We know, for example, that members of the Travelling community are significantly over represented in both the prison population and in clients engaging with the Probation service
It imperative that we adjust to meet the needs of this group in order to support Travellers in their rehabilitation and reintegration back into society.
A lot of work has and is being done.
For example the Prison Service, in partnership with the Travellers in Prison Initiative, St. Stephen’s Green Trust and the Probation Service is making available targeted and culturally sensitive education programmes.
To improve uptake they are identifying traveller liaison teachers, adapting education services and training staff on issues arising for Travellers
They are also working with individuals to identify and address barriers to their participation and presenting the benefits of engaging.
Another initiative is the new Equine Centre at Castlerea Prison - believed to be the first of its kind in a correctional facility in the EU.
A key objective is to provide offenders with practical skills while also teaching compassion through the care of a living animal.
The equine programme is open to all prisoners, and the course content is designed for those with low literary level making it accessible to all.
The difficulties and complexities faced by migrant communities and ethnic minorities are specifically considered in the work being done to combat domestic, sexual and gender-based violence.
Minister McEntee is leading work on a new whole of strategy to tackle these horrendous crimes. The overall goal is of zero tolerance in our society of domestic, sexual and gender-based violence.
The strategy and accompanying action plan is being finalised for submission to Government shortly.
I know the strategy will recognise the vulnerabilities and lived experiences of particular victims and survivors, including migrant women. It recognised that an intersectional approach to DSGBV has to be taken so that we can ensure the right supports, services and messaging are in place to meet the needs of all groups.
Having looked at the packed schedule for today’s conference, there is a wide array of interesting topics – both from your speakers and for the thematic sessions – which I have no doubt will produce insightful discussion and debate.
Among the topics I wanted to briefly touch on is the increasing attention paid at EU level to the threat from Violent Right Wing Extremism.

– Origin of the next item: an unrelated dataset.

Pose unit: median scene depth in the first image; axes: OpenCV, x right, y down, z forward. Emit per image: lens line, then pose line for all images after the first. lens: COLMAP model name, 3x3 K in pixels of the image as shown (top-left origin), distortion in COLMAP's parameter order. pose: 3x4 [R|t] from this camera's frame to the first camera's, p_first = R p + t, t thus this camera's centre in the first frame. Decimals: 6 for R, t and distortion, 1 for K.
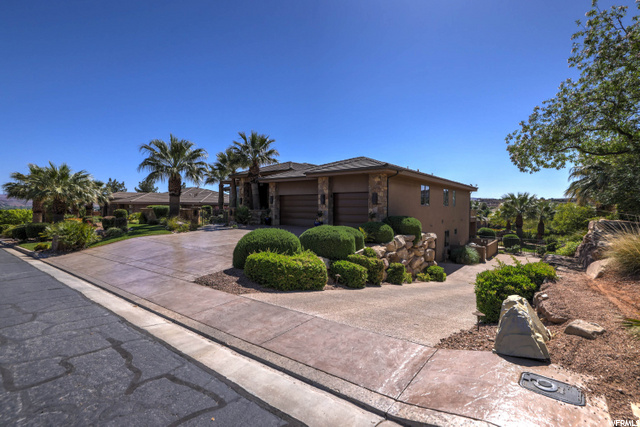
lens RADIAL K [[301.6, 0, 318.7], [0, 301.6, 206.4], [0, 0, 1]] dist [-0.020214, 0.000037]
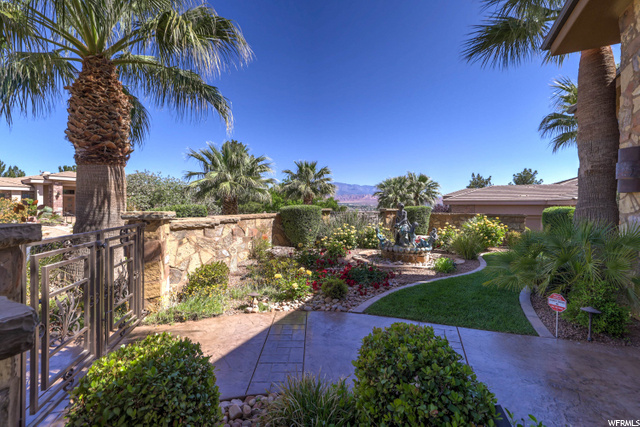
lens RADIAL K [[275.2, 0, 319.8], [0, 275.2, 207.7], [0, 0, 1]] dist [-0.003618, -0.000083]
pose [[0.255983, 0.001225, -0.966681, -0.229844], [-0.004359, 0.999990, 0.000113, -0.001018], [0.966672, 0.004185, 0.255986, 1.054783]]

Assessments of the phenomenon reference the often fragmented and leaderless nature of the threat as well as differences in terms of membership, structure and ideologies.
These range from, ‘anti-minority ideologies’ to alt-right, accelerationists and neo-nazis, eco-fascism. Right wing extremist conspiracy movements such as QAnon have also struck a chord in the EU.

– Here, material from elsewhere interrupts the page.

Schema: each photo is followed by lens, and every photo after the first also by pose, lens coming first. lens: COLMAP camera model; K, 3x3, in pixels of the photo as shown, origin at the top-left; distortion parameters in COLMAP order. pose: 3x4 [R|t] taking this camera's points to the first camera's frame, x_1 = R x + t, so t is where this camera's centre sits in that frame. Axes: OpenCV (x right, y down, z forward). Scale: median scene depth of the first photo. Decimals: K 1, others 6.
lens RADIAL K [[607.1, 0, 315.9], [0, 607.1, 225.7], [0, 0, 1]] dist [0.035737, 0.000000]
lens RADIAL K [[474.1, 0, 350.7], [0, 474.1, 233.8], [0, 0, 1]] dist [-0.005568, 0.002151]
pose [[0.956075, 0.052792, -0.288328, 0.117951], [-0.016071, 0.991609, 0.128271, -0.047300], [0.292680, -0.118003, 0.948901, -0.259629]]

Some EU Member States have seen an increase in the threat.
Here in Ireland, while violent right wing extremism has not featured significantly, we recognise that we are not immune from this threat.
An Garda Síochána engages with many stakeholders to monitor relevant trends nationally and internationally.

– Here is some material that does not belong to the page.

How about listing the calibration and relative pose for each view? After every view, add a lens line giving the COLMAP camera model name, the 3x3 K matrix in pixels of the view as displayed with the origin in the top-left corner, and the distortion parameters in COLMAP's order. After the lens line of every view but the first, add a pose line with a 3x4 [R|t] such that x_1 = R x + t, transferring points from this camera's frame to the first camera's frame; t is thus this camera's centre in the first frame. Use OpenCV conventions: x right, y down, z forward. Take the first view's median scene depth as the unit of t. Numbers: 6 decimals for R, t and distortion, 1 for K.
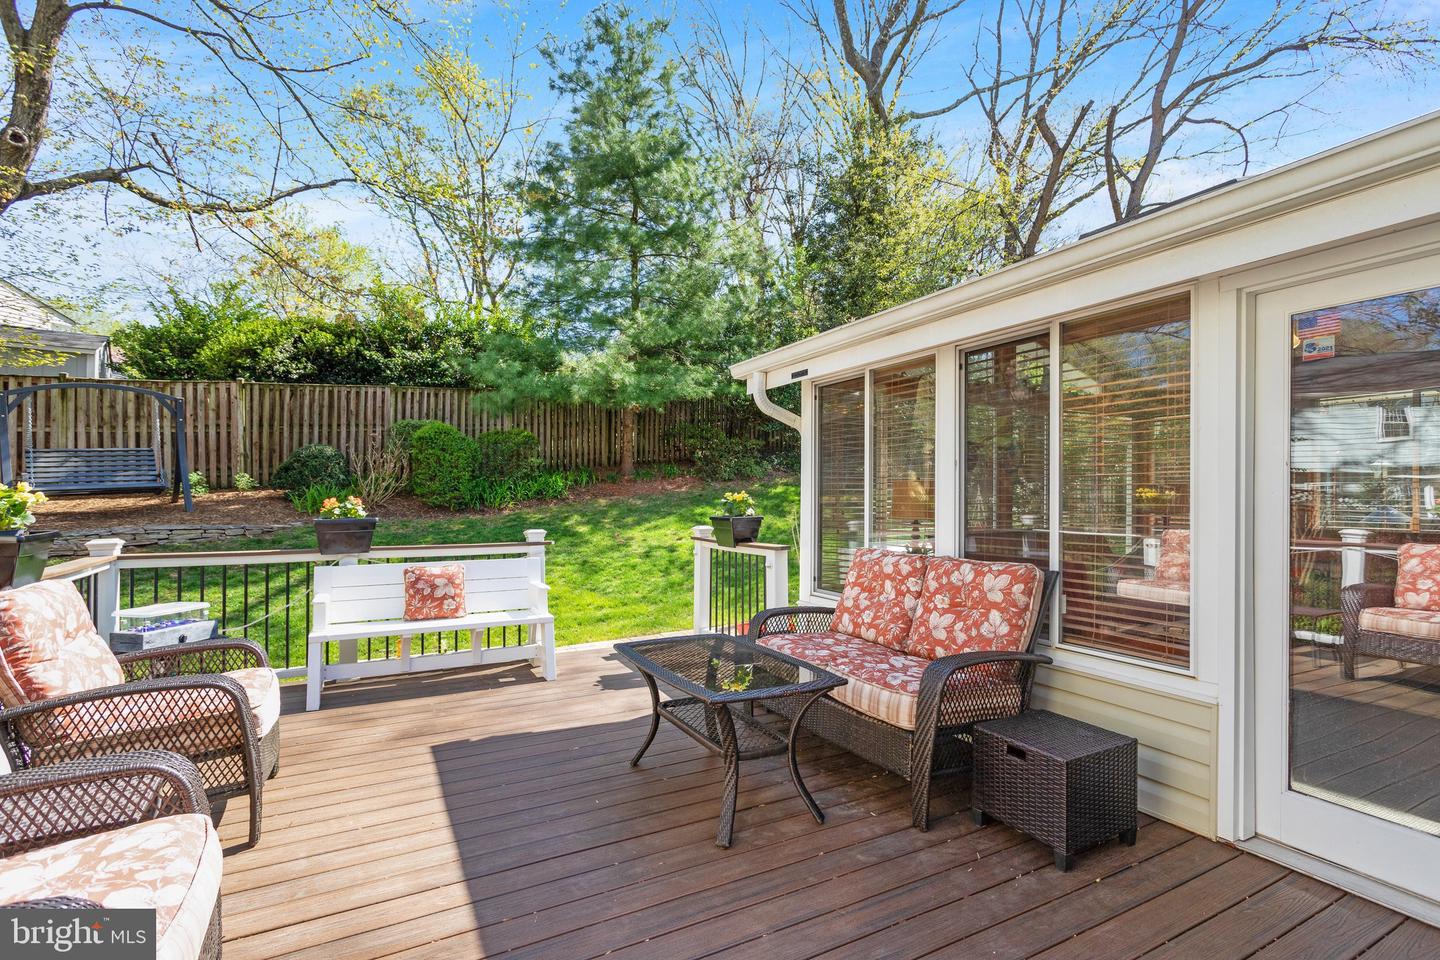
lens RADIAL K [[674.0, 0, 732.4], [0, 674.0, 491.4], [0, 0, 1]] dist [0.005339, 0.000324]
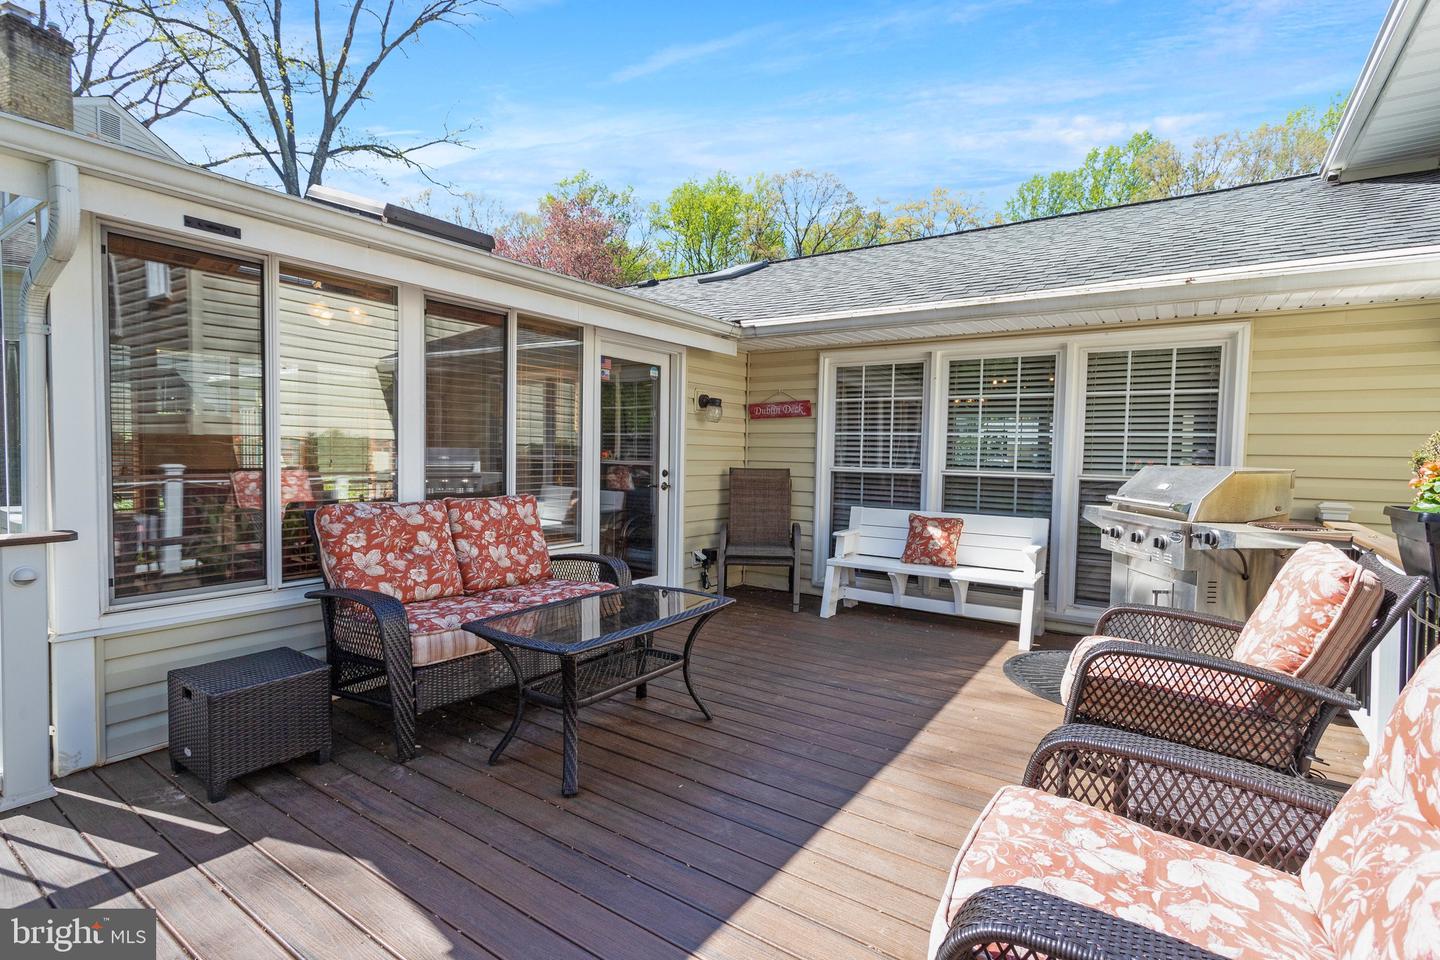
lens RADIAL K [[674.0, 0, 731.0], [0, 674.0, 479.6], [0, 0, 1]] dist [0.005339, 0.000324]
pose [[-0.462527, -0.051650, 0.885100, -0.900734], [-0.034975, 0.998588, 0.039996, 0.009054], [-0.885915, -0.012458, -0.463680, 1.216625]]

There will be a role here too for the new hate crime legislation being worked on by my Department, and I will finish on this point.
This Government is fully committed to fighting racism, prejudice and bigotry in all its forms.
Hate crimes are signal crimes. They say to a victim that they are not safe simply because of who they are.
The Department of Justice’s vision is of a safe, fair and inclusive Ireland. An inclusive Ireland is one where crimes motivated by prejudice, hate or bigotry are not tolerated.
The new Hate Crime Bill will strengthen the law around hate crime by creating new, aggravated forms of certain existing criminal offences, where those offences are motivated by prejudice against a protected characteristic.
The protected characteristics set out in the General Scheme include; race; colour; nationality; religion, ethnic or national origin; sexual orientation; gender; or disability.
Hate crimes try to make a person feel lesser because of who they are, which of course is never true and is completely unacceptable in Ireland, in our criminal justice system, or anywhere.